First of all, the surrounding vineyard is gorgeous. I suppose when you own the whole country, you can get your pick of real estate. Every other time we’ve visited a wine cellar for a tasting, we’ve felt almost delinquent wandering through the vines beforehand. Here, we knew we were welcome. A sign directed us in from the sidewalk and along a walking path through the vineyard.
Each row was bookended by roses, yellow or red, and being as it is almost harvesting time, the grapes were beautifully ripe. Information boards describe each month in the year of a grape grower. Unfortunately, it was all in German. The castle loomed above and the weather was just absolutely perfect.
We were ushered into a room by a friendly carrot-haired woman who apologized for a large group already inside. We followed her to the bar as the group shuffled about in a flurry of throat clearing. Then, all the moving parts fell into place. The women sat around a table, the men stood in a circle; one fellow clinked his glass with a pen and made a short speech. And then the singing began.
In four part harmony, they sang a long, upbeat folk song. They looked around the room at each other and reverently serenaded their glasses, whooping or yelping at crescendos. “I am so sorry! They are crazy!” our guide said, laughing, rolling her eyes and going about her pouring business. She raised her voice over the chorus to describe what we were tasting. This sort of thing must happen all the time for her. I wanted to tell her that the closest thing you’d get to this in America is a particularly good rendition of Happy Birthday with someone going up an octave at the end. In other words, we didn’t mind at all.

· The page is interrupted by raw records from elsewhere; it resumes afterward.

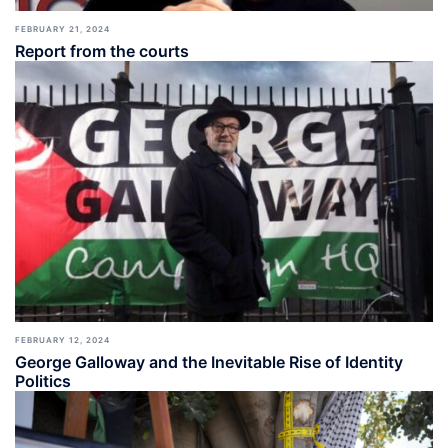
FEBRUARY 21, 2024
Report from the courts
FEBRUARY 12, 2024
George Galloway and the Inevitable Rise of Identity
Politics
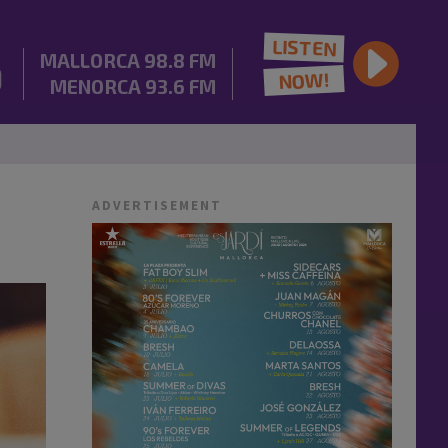
LISTEN
MALLORCA
98.8 FM
NOW!
MENORCA
93.6 FM
ADVERTISEMENT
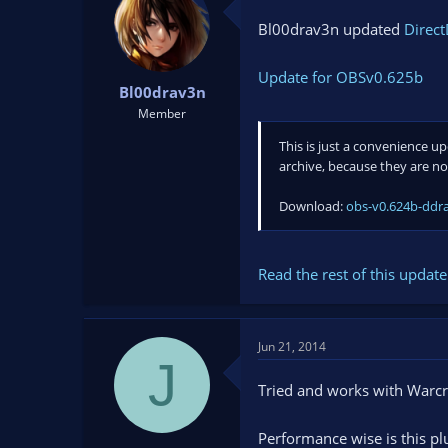
Bl00drav3n updated
Direct
Update for OBSv0.625b
Bl00drav3n
Member
This is just a convenience u
archive, because they are n
Download:
obs-v0.624b-ddra
Read the rest of this update 
Jun 21, 2014
J
Tried and works with Warcra
Performance wise is this plu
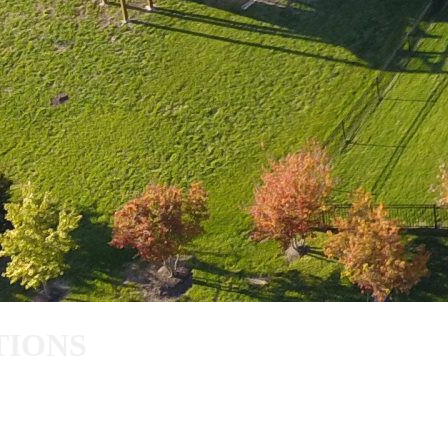
TIONS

On to the pour. The white wines from right there in Vaduz were sold out, but we got to taste some Sauvignon Blanc made from Austrian grapes. The prince has private vineyards there, too. It was delicious and was followed by a Pinot Noir that had been truly born and raised in Liechtenstein. She offered us a dessert wine taste, but we declined. She had a very heavy-handed pour and we had some hiking to do.